El
viejo en el puente
Ernest
Hemingway
Un viejo con gafas de montura de acero y la ropa
cubierta de polvo estaba sentado a un lado de la carretera. Había un pontón que
cruzaba el río, y lo atravesaban carros, camiones y hombres, mujeres y niños.
Los carros tirados por bueyes subían tambaleándose la empinada orilla cuando
dejaban el puente, y los soldados ayudaban empujando los radios de las ruedas.
Los camiones subían chirriando y se alejaban a toda prisa y los campesinos
avanzaban hundiéndose en el polvo hasta los tobillos. Pero el viejo estaba allí
sentado sin moverse. Estaba demasiado cansado para continuar.
Mi misión era cruzar el puente, explorar la
cabeza de puente que había más allá, y averiguar hasta dónde había avanzado el
enemigo. La cumplí y regresé por el puente. Ahora había menos carros y poca
gente a pie, y el hombre seguía allí.
-¿De dónde viene? -le pregunté.
-De San Carlos -dijo, y sonrió.
Era su ciudad natal, por lo que le llenó de
satisfacción mencionarla, y sonrió.
-Cuidaba de los animales -explicó.
-Oh -dije, sin entenderlo del todo.
-Sí -dijo-, ya ve, me quedé cuidando de los
animales. Fui el último que salió de San Carlos.
No tenía pinta de pastor ni de vaquero, y tras
observar su ropa negra y cubierta de polvo, su rostro gris cubierto de polvo y
sus gafas de montura de acero, dije:
-¿Qué animales eran?
-Animales diversos -dijo negando con la cabeza-.
Tuve que dejarlos.
Yo estaba contemplando el puente y el aspecto de
paisaje africano del delta del Ebro y me preguntaba cuánto tardaríamos en ver
al enemigo, y todo el rato estaba atento por si oía los primeros ruidos que
delataran ese misterioso suceso denominado contacto, y el hombre seguía allí
sentado.
-¿Qué animales eran? -pregunté.
-En total tres clases de animales -explicó-. Había
dos cabras y un gato y cuatro pares de palomos.

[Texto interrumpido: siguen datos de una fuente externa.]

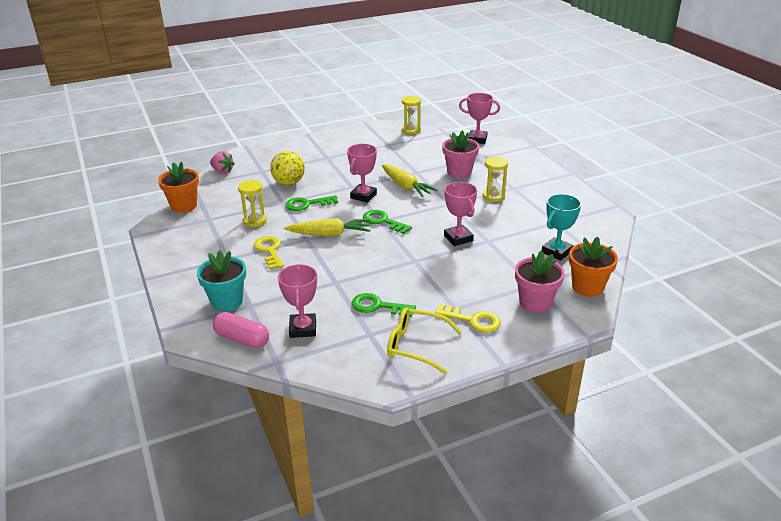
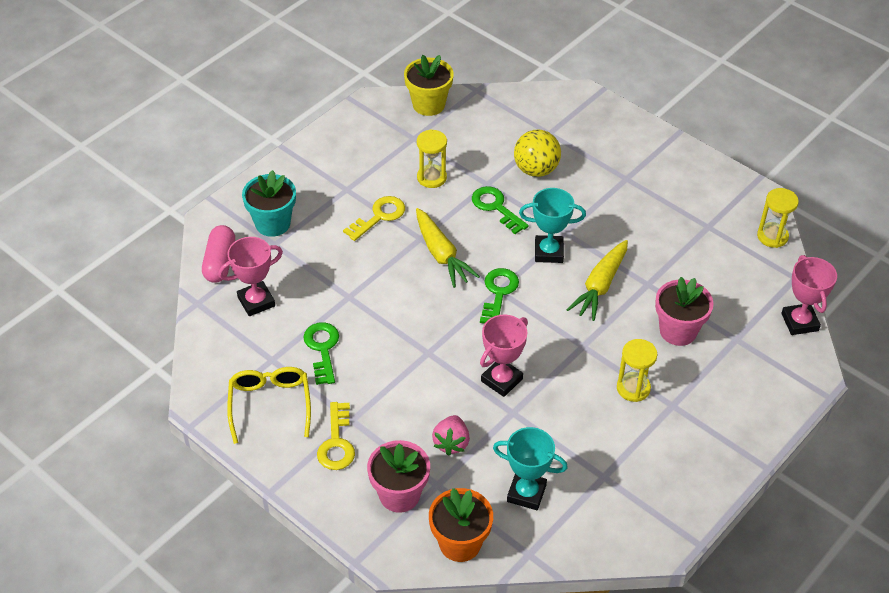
camera: 65 degrees right, 15 degrees up
orange flower pot [158,162,199,213] -> yellow flower pot [404,55,454,116]
pink strawberry [210,151,235,174] -> pink strawberry moved to [432,415,470,456]
pink trophy [347,144,377,203] -> turquoise trophy [519,188,586,263]

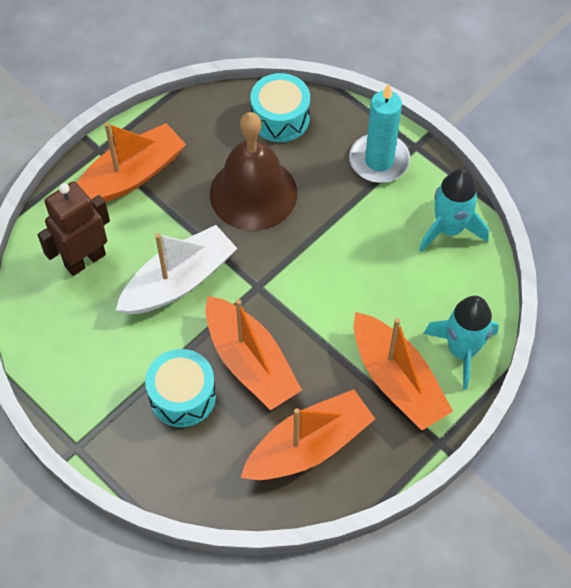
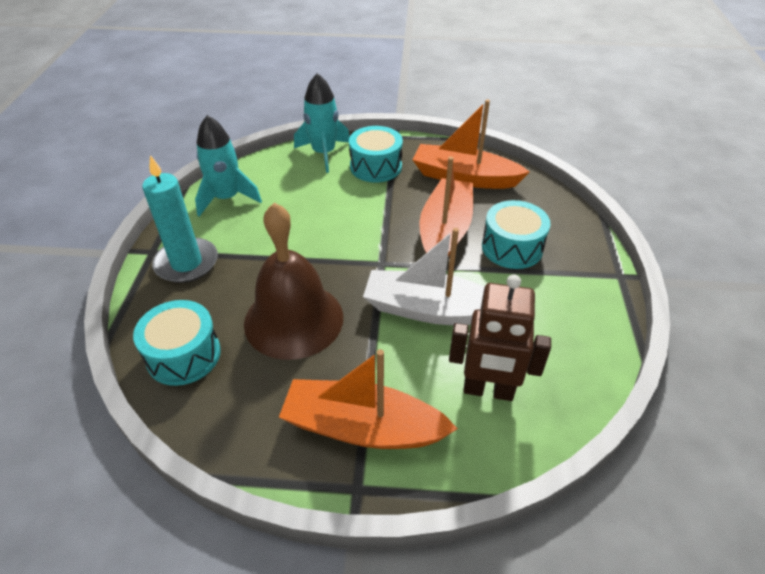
camera: 130 degrees left, 15 degrees down
orange boat [354,312,453,430] -> turquoise drum [349,126,403,182]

-¿Y los ha dejado? -pregunté.
-Sí. Por culpa de la artillería. El capitán me dijo
que me fuera por culpa de la artillería.
-¿Y no tiene familia? -pregunté, vigilando el otro
extremo del puente, donde los últimos carros bajaban deprisa la pendiente de la
orilla.
-No -dijo-. Sólo los animales que le he dicho. Al
gato, naturalmente, no le pasará nada. Un gato sabe cuidarse, pero no quiero ni
pensar qué va a ser de los otros.
-¿En qué bando está usted? -le pregunté.
-Yo no tengo bando -dijo-. Tengo setenta y seis
años. Llevo andados doce kilómetros y creo que ya no puedo seguir.
-Este no es un buen lugar para pararse -dije-. Si
puede llegar, hay camiones en el desvío a Tortosa.

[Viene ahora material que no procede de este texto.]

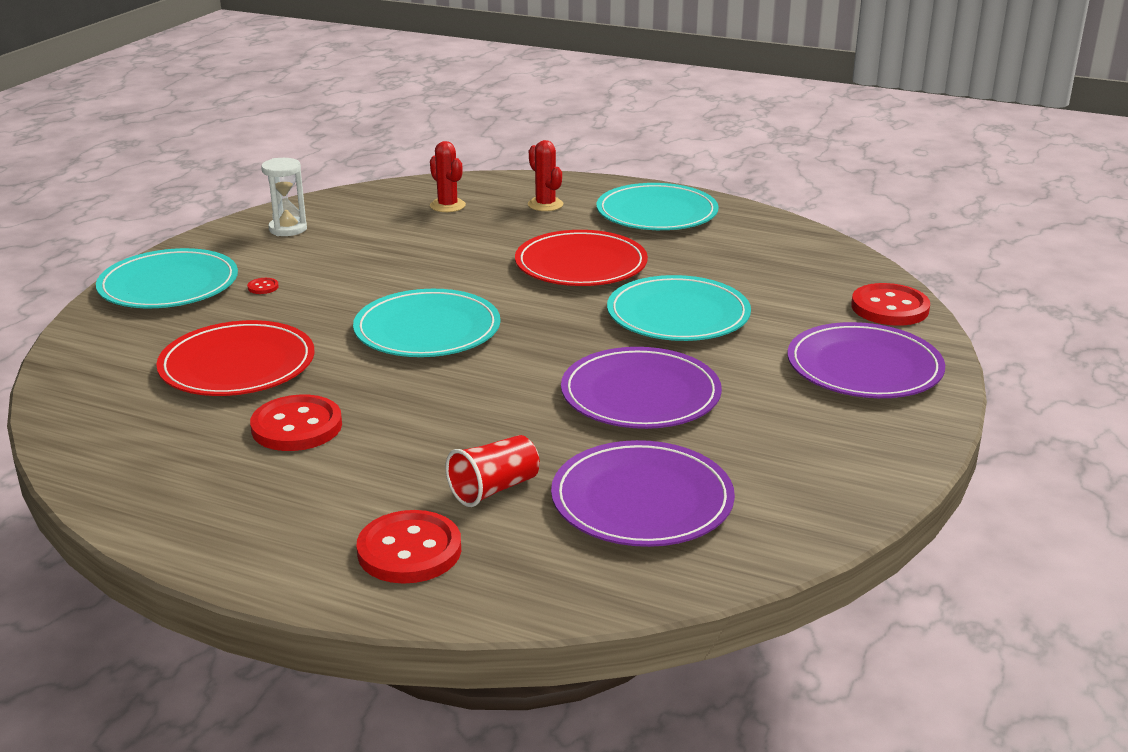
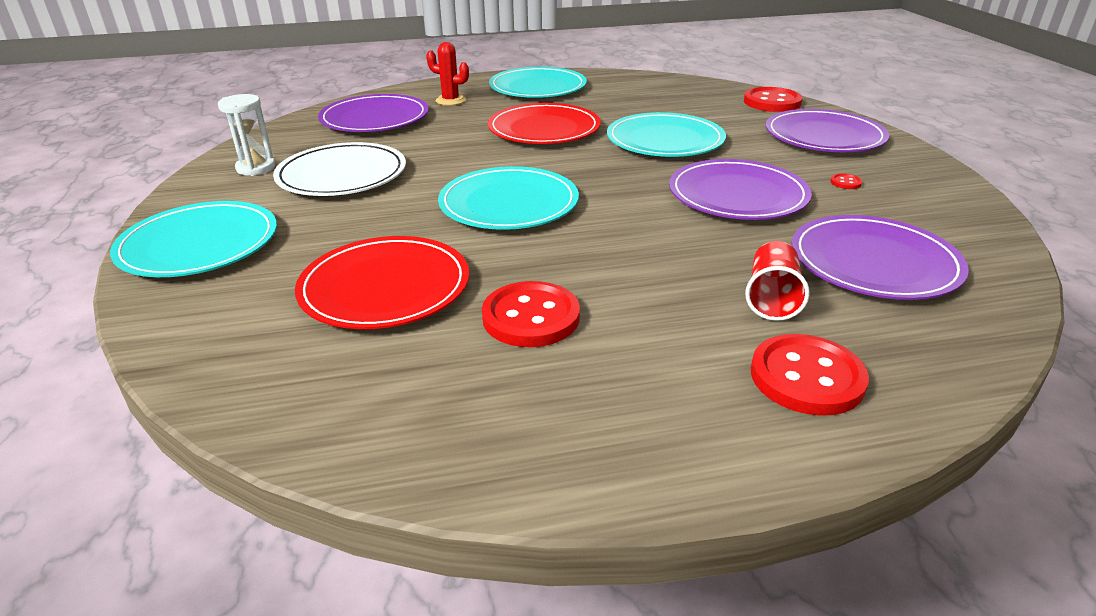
camera: 35 degrees left, 5 degrees up
red button [247,278,279,294] -> red button moved to [831,173,862,189]
red cactus [430,141,466,212] -> purple plate [318,94,429,132]
none -> white plate [273,142,406,196]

-Esperaré un poco -dijo-, y luego seguiré. ¿Adónde
van esos camiones?
-A Barcelona -le dije.
-No conozco a nadie en esa dirección -dijo-, pero
muchas gracias. Se lo repito, muchas gracias.
Me miró sin expresión, cansado, y a continuación,
necesitando compartir su preocupación con alguien, dijo:
-Al gato no le pasará nada, estoy seguro. No hay
por qué inquietarse por un gato. Pero a los demás, ¿qué cree que les pasará a
los demás?
-Bueno, probablemente tampoco les pasará nada.
-¿De verdad lo cree?
-¿Por qué no? -dije mirando la otra orilla, donde
ya no había carretas.
-Pero ¿qué harán cuando empiece el fuego de la
artillería, si a mí me dijeron que me fuera por culpa de la artillería?
-¿Dejó abierta la jaula de los palomos? -pregunté.
-Sí.
-Entonces saldrán volando.
-Sí, seguro que saldrán volando. Pero los demás.
Más vale no pensar en los demás -dijo.
-Si ya ha descansado, yo si fuera usted
me iría -le insistí- . Levántese e intente andar.
-Gracias -dijo, y se puso en pie, avanzó
haciendo eses y volvió a sentarse sobre el polvo, dejándose caer.
-Yo sólo cuidaba los animales -dijo sin energía,
pero ya no hablaba conmigo-. Sólo cuidaba a los animales.
No se podía hacer nada por él. Era Domingo de
Pascua y los fascistas avanzaban hacia el Ebro. Era un día gris y las nubes
iban bajas, por lo que sus aviones no volaban. Eso, y que los gatos supieran
cuidarse solos, era toda la buena suerte que tendría aquel hombre.